On 19th January 1916 he joined the Royal Flying Corps, first as an observer and later as a pilot. He recorded in his diary, 26th January, "I cannot describe my feelings at living out of the reach of shell fire, being always clean and having a dry, warm bed to go to at night." He was an observer on a contact patrol on lst July, the first day of the battle of the Somme. On his return, wounded in the buttock, none would believe his first report of the battle: "It was an awful sight to see our men lying out in lines opposite Beaumont Hamel either dead or wounded." On recovery from his wound he was taught to fly and passed his test for pilot on 9th November 1916 and on the next day became an instructor with a total flying time of a little over 20 hours. Those were the days when pilots flew "across country with a map torn from the back of a Bradshaw railway guide."
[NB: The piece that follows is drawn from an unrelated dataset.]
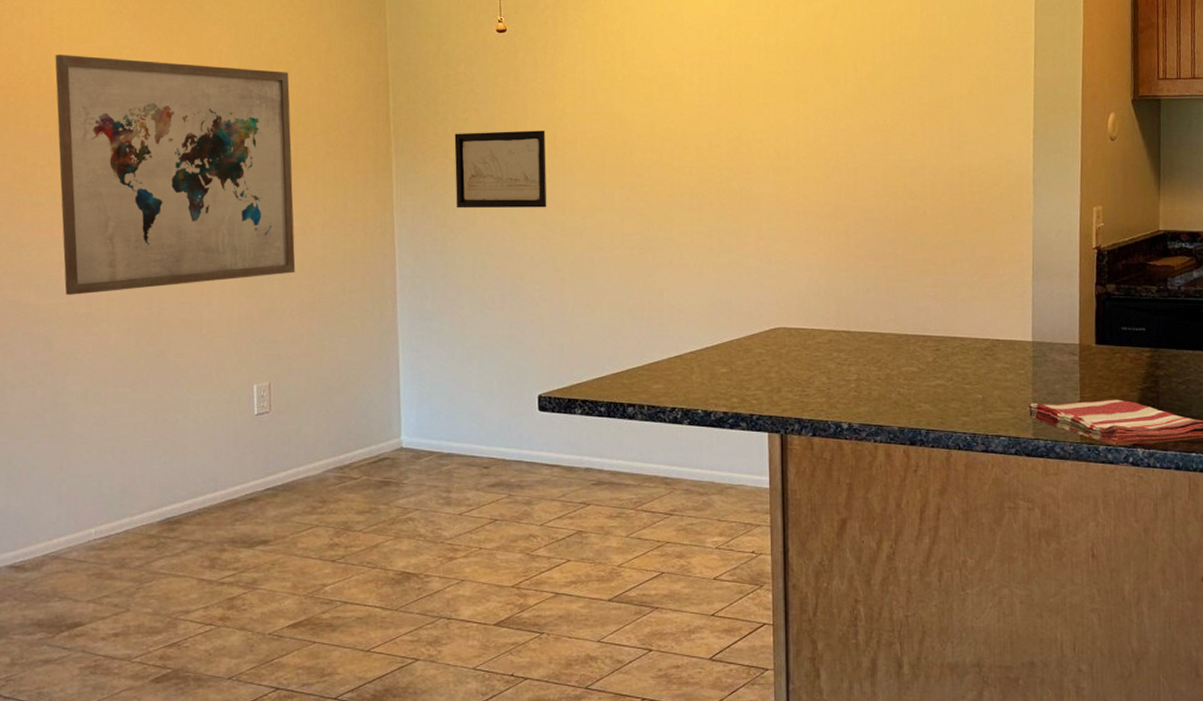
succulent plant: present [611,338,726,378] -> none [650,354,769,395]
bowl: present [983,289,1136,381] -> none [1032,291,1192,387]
Grave of Edward Packe at Feering

He was back in France on 11th August 1917 with 32 Squadron and promoted captain and flight commander on 10th October. In a single-seater fighter he was patrolling and fighting through the last spasms of the third battle of Ypres and recording regularly dud plugs and jammed gun. Mentioned in dispatches (London Gazette, 20th May 1918) he was awarded the distinguished flying cross at the end of the war in 1919. After 18 months on the staff at the Air Ministry from April 1918 to October 1919 he was posted to the 52nd at Cork and was cross-posted to the 43rd at Limerick in July 1920.

The Sinn Fein rebels at this time were waging war against the Royal Irish Constabulary. The military, called in aid of the civil power, were forbidden to open fire until fired upon. Packe, appointed intelligence officer with two non-commissioned officers under command, was in his element working day and night in close co-operation with the police and often alone in uniform among a hostile population. Not until murders, ambushes and kidnappings became very serious were the intelligence sections allowed to work in plain clothes. It is one thing to face a known enemy with comrades behind and on the flanks, it is another to wander alone and a marked man in the dangerous slums of a city such as Limerick was in those days. So successful was he in his investigations, in the tracking and harrying of the rebels, that he was given half an hour to pack and quit the station by the commanding officer (Lieut.-Colonel Stapleton) on receipt of unimpeachable evidence that his name was at the top of the rebels' black list. That was in December 1921 and on 1st January 1923 he was awarded the M.B.E. and was the only officer in the south of Ireland, not serving on the staff, to be so rewarded for his service in the Sinn Fein rebellion. He was promoted captain the same day and served with the 43rd until he retired on 2nd August 1930.
Fox Farm
Like most fearless men, and he was quite fearless, he was gentle, and to see him handle animals was an experience not to be forgotten, for he had the gift of winning the confidence of both shy and fierce animals. It was not surprising that on retirement he went in for fox farming in Bedfordshire to breed silver foxes for stock. But for all his faith and patience the farm failed and he got a job with Player's tobacco until Hitler's War, when he reported at the depot on mobilisation. In September 1939, as a captain aged 45. In December he was posted to France as A.I.L.O. (believed to stand for air intelligence liaison officer). Returning through Dunkirk he served for the rest of the war with the Royal Air Force in England.

He went back to Player's on demobilisation, but in 1956 tuberculosis in both lungs was discovered. After seven months in hospital he was discharged cured; but his lungs were so impaired that when he contracted pneumonitis late in 1957 his condition was considered hopeless. Yet, against all expectations, he recovered and struggled on, refusing to surrender to an invalid's life in spite of an operation in April 1961 on a perforated lung. Then at Christmas he got influenza, which, attacking his lungs again, overtaxed his heart. He died as he lived, a fearless, just and upright man and was buried at Feering on 24th January 1962.


In 1919 he married Claudia, daughter of the Reverend C.W. Barclay, M.A., vicar of Hertford Heath, and of Florence Barclay, the well-known novelist. His wife survives him with a son and two daughters.

J.E.H.N.

Jim Neville was a great friend of Edward Packe and must have read the Diaries.